Frayeur à Pékin le 21 octobre pour cette banquière d’UBS, le géant helvétique en gestion de fortune (383 milliards de $ en Asie en 2017). À l’heure de reprendre l’avion pour Singapour, elle fut arrêtée à l’aéroport : les autorités souhaitaient s’entretenir avec elle. Elle devait donc remettre son départ. Quelle ligne rouge a-t-elle donc dépassé, causant l’action des forces de l’Etat ?
La mission de la banquière était de rendre visite à de riches clients, pour les conseiller à domicile sur leurs placements financiers. Mais les règles étaient claires : pas d’échange de fonds entre le client et l’étranger, et pas de sortie de capital. Alors, aurait-elle aidé des clients à sortir de l’argent de Chine ? Ou plutôt, comme d’autres le soupçonnent, aurait-elle été sollicitée pour livrer des informations sur l’un de ses clients, alors que la campagne de lutte contre l’évasion et la fraude fiscale s’intensifie en Chine ?

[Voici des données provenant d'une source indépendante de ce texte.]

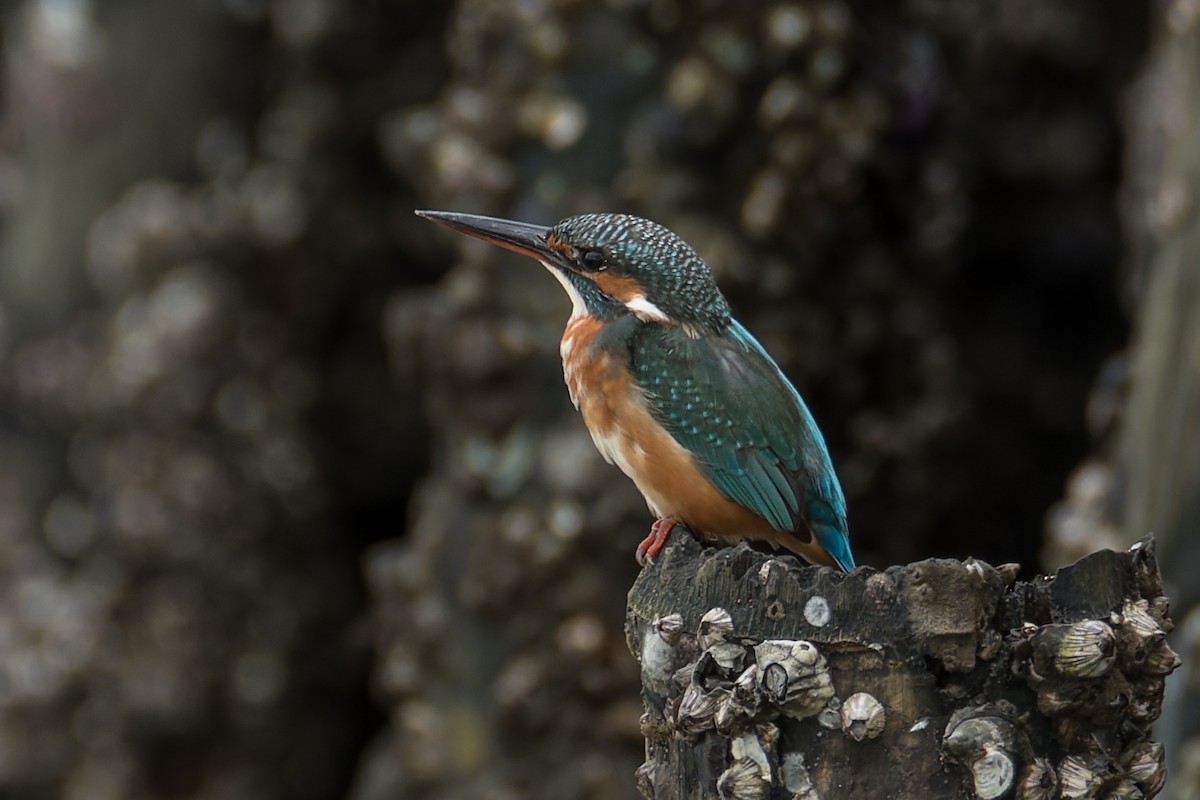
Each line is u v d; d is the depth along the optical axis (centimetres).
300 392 1598
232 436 1565
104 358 1612
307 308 1600
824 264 1192
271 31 1683
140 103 1703
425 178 1297
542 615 1180
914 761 481
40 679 1588
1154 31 1233
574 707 1174
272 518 1586
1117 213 1404
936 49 1242
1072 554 1058
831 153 1146
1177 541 895
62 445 1748
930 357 1248
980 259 1439
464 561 1220
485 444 1210
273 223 1559
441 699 1242
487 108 1184
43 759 1588
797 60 1138
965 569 480
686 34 1141
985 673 484
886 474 1255
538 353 1184
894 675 483
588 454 1162
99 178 1725
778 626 493
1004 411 1437
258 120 1709
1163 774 493
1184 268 959
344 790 1627
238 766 1577
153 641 1551
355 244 1591
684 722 493
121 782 1559
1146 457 969
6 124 1770
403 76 1589
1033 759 476
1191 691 834
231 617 1567
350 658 1612
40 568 1716
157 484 1548
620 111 1152
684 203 1138
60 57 1695
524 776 1185
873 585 486
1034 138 1373
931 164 1252
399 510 1683
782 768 487
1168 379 952
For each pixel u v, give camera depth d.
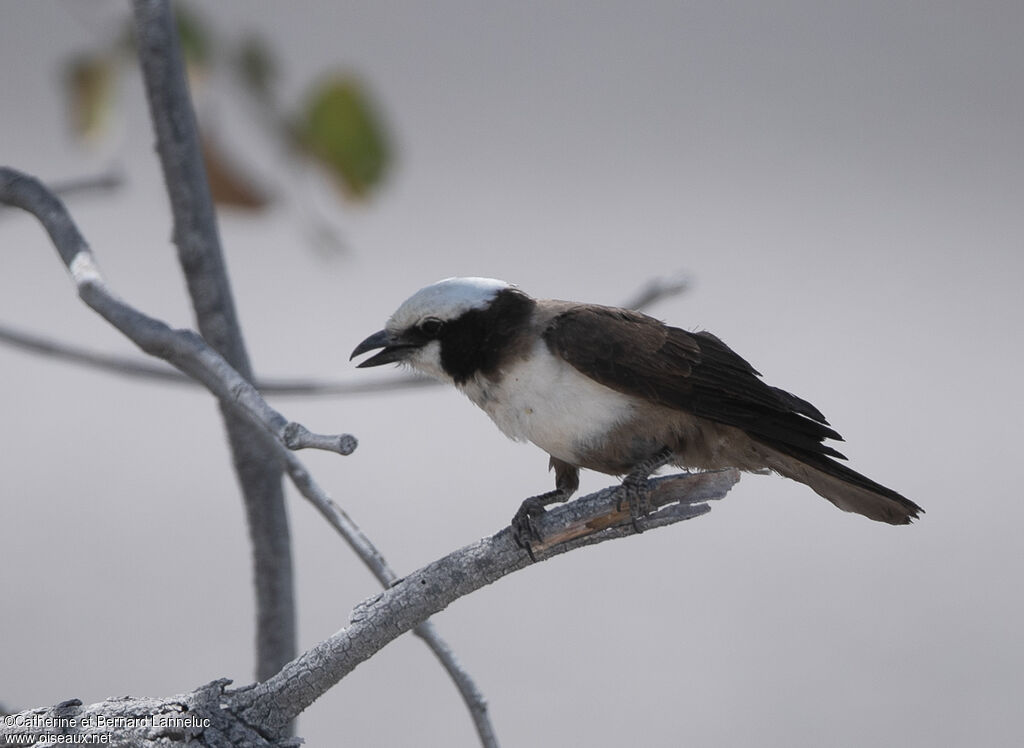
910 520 10.05
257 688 7.88
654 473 10.73
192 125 10.17
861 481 9.95
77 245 8.46
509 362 10.59
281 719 7.89
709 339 10.72
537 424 10.70
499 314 10.66
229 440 10.48
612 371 10.35
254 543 10.54
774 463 10.59
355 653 7.95
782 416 10.35
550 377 10.52
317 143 9.90
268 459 10.46
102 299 8.00
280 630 10.51
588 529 8.47
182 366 7.76
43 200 8.77
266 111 9.89
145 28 10.06
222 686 7.90
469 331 10.67
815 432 10.27
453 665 9.10
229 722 7.78
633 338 10.42
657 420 10.53
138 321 7.82
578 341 10.41
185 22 10.04
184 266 10.34
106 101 10.57
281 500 10.55
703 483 8.60
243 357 10.51
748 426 10.30
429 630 9.05
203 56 9.92
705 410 10.36
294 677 7.89
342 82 9.88
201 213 10.27
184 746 7.65
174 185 10.22
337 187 10.03
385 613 8.01
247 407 7.21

Apprenant la nouvelle, UBS a réagi au quart de tour. Il faut dire que cette quasi-arrestation n’était ni encourageante pour son image, ni pour la sécurité de ses conseillers itinérants. Ces derniers donc, reçurent instruction d’éviter la Chine jusqu’à nouvel ordre.
Subséquemment, d’autres banques suivirent – Julius Baer, Citigroup, Standard Chartered, JP Morgan, BNP Paribas recommandaient à leurs banquiers d’aller voir ailleurs. Quelque soit le souci, il semble avoir été vite aplani—c’était l’intérêt des deux parties. Le 23 octobre, la banquière retrouva le droit de quitter le pays, et UBS leva l’embargo. Avec la Chine, c’était de nouveau « business as usual ».
Quelle conclusion tirer ? Pékin semble avoir voulu avertir les groupes étrangers de gestion de patrimoine de respecter la loi.
Au demeurant, UBS est la seule banque disposant, outre ses missions venues de l’extérieur, d’un service patrimonial en JV à l’intérieur du pays. Ceci lui donne sur ses concurrents plusieurs encolures d’avance. D’ailleurs, UBS s’apprête à annoncer sous quelques mois le droit d’investir 125 millions de $ pour devenir majoritaire dans cette JV. Sous 5 ans, UBS aura remplacé dans l’entreprise le personnel du partenaire, et doublé le sien, lui permettant ainsi de fournir aux clients milliardaires un service de meilleure qualité.
Cette perspective donne un dernier indice sur les raisons pour la Chine de sanctionner cette affaire : quand on est le n°1 étranger, sur un marché que la Chine est en train d’ouvrir, on se doit d’être irréprochable.